* ASSIGNED TASK *
Repeat each entry in full, exactly.

* INFORMATION *
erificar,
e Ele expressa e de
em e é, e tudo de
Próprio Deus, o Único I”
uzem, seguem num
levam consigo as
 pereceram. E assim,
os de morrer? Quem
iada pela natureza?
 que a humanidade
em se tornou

* YOUR RESPONSE *
erificar,
e Ele expressa e de
em e é, e tudo de
Próprio Deus, o Único I”
uzem, seguem num
levam consigo as
 pereceram. E assim,
os de morrer? Quem
iada pela natureza?
 que a humanidade
em se tornou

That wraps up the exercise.